I’ve been taking it slow this week: my office is closed for the holiday longer than other offices (it’s amazing!) and so I have time to relax. It’s just me — most everyone else is back to their regular routine. A week an a half with nothing to worry about except binge watching Reign, adding some stitches to my knitting project, and concocting interesting lunches. It may get old after a few days, but for now I’m just basking in the glory of laziness.
Lots of free time = time to make those dishes I never get to. Things that require attention, extra effort, or a long roasting time. Things like this pork roast, which is first butterflied, and then filled with some of my favorite ingredients: dried figs, freshly picked rosemary from our small tree-shaped rosemary bush, sautéed onions, garlic, and golden colored butternut squash. The entire roast is rolled, tied, and seasoned, and finally roasted in the oven until all of the ingredients are ripe with sweet & savory aromas.
This recipe is for the slower days, when life gifts you a bit of extra time. It really doesn’t take that long to make, but it fits well with a slow-paced day.
Serves: 6-8 | Total Time:
- 1 (2 pound) pork tenderloin
- 1/2 yellow onion
- 1 teaspoon coconut oil
- 2 cloves garlic
- 4 sprigs of rosemary, plus more for garnish
- 1 small butternut squash
- 1/4 cup dried figs
- Salt & Pepper
- Baker’s twine or string Optional - Mustard Creamy Sauce:
- 1 tablespoon butter or coconut oil
- 1 teaspoon arrowroot powder
- 1 heaping tablespoon dijon mustard
- 1/2 cup milk, or milk alternative (like almond milk)
- Salt & Pepper to taste
- First, butterfly the pork. Set aside. Preheat the oven to 400°F.

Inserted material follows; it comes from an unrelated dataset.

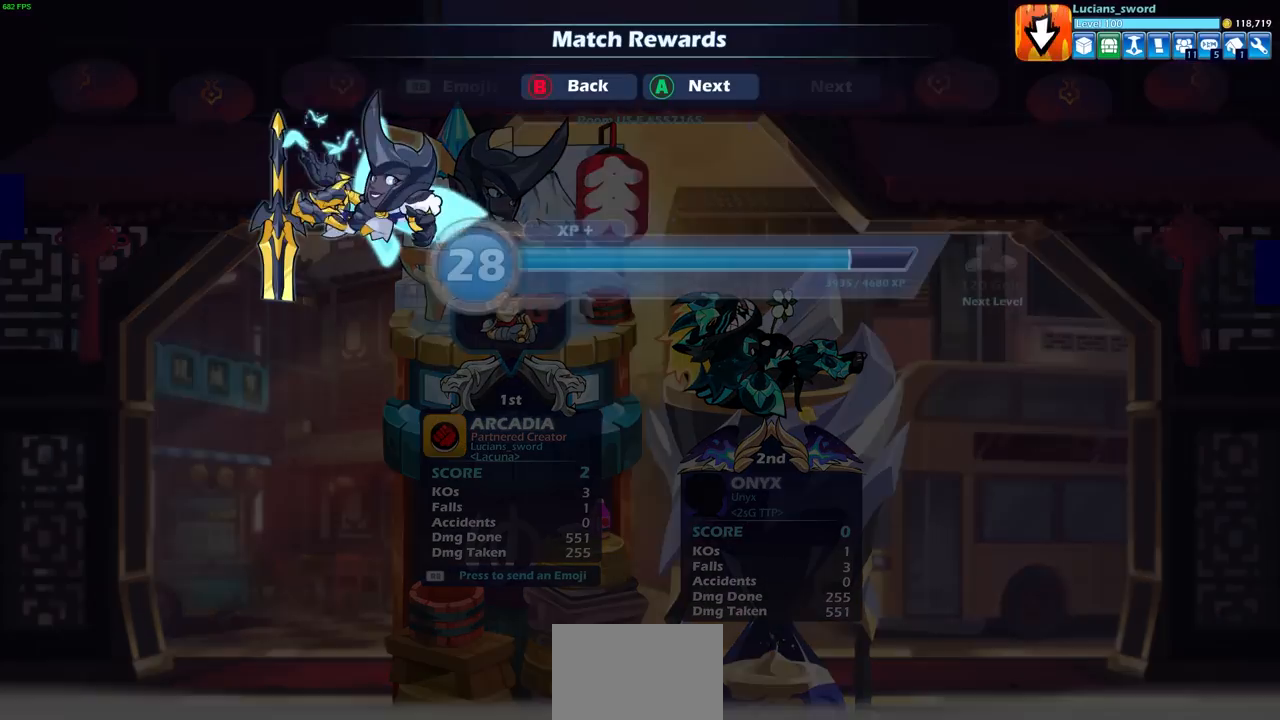
{"buttons": [], "left_stick": "center", "events": []}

- With a clean knife, slice the onion. Heat the coconut oil over medium heat in a skillet. Once the oil is hot, add the onion. Mince the garlic, and add it to the pan. Sprinkle with salt to get the onions to soften faster. Mince the rosemary, and stir it into the onion/garlic mixture. Cook, stirring occasionally, until onions are golden
- While the onions cook, prepare the squash and figs: Peel the skin from the squash, and remove the stem. Cut in half, and remove the seeds. Use a large knife to cut the squash into 1/4 inch match sticks (like french fries). Place the cut squash in a steam basket in a pot with 1 inch of water. Cover, and place over medium heat, bringing water to a simmer. Steam squash until it’s softened through. Slice the figs horizontally into very thin pieces. Discard stems, and set sliced pieces aside.
- Cut four pieces of twine, long enough to be tied around the tenderloin. Assemble the pork loin: lay the butterflied tenderloin out on a cutting board in front of you, so that it lies flat. Season lightly with salt and pepper. Arrange the filling ingredients in three rows, the long way: onions, squash, figs (I did not use all of the squash, and served leftovers as a side dish). Now, as if you were rolling sushi, firmly roll the tenderloin back up. Tie the roll closed with the reserved twine, and season with salt & pepper. Place tenderloin on baking pan and bake in over for 40-55 minutes— until a meat thermometer reads 160°F when inserted into the thicket part of the meat (time will vary depending on oven and thickness of tenderloin). Remove from oven, and allow to set 10 minutes before slicing. Serve warm, drizzled with mustard cream sauce.
- If you are making the sauce, right as the pork comes out of the oven — by the time the pork has set on the counter for 10 minutes, the sauce will be ready. Heat butter in a small pan until bubbling. Turn down the heat to low, add arrowroot powder, and use a wooden spoon to stir into the butter. A paste should form. Once arrowroot is mixed in well, add milk and mustard to the pan. Stir until fully incorporated, then bring to a light simmer. Cook until sauce is just thick enough to coat the back of your spoon. Remove from heat (sauce will continue to thicken as it cools — if it becomes too thick, stir in milk, 1 teaspoon at a time, until desired consistency is reached). Season with salt & pepper to taste.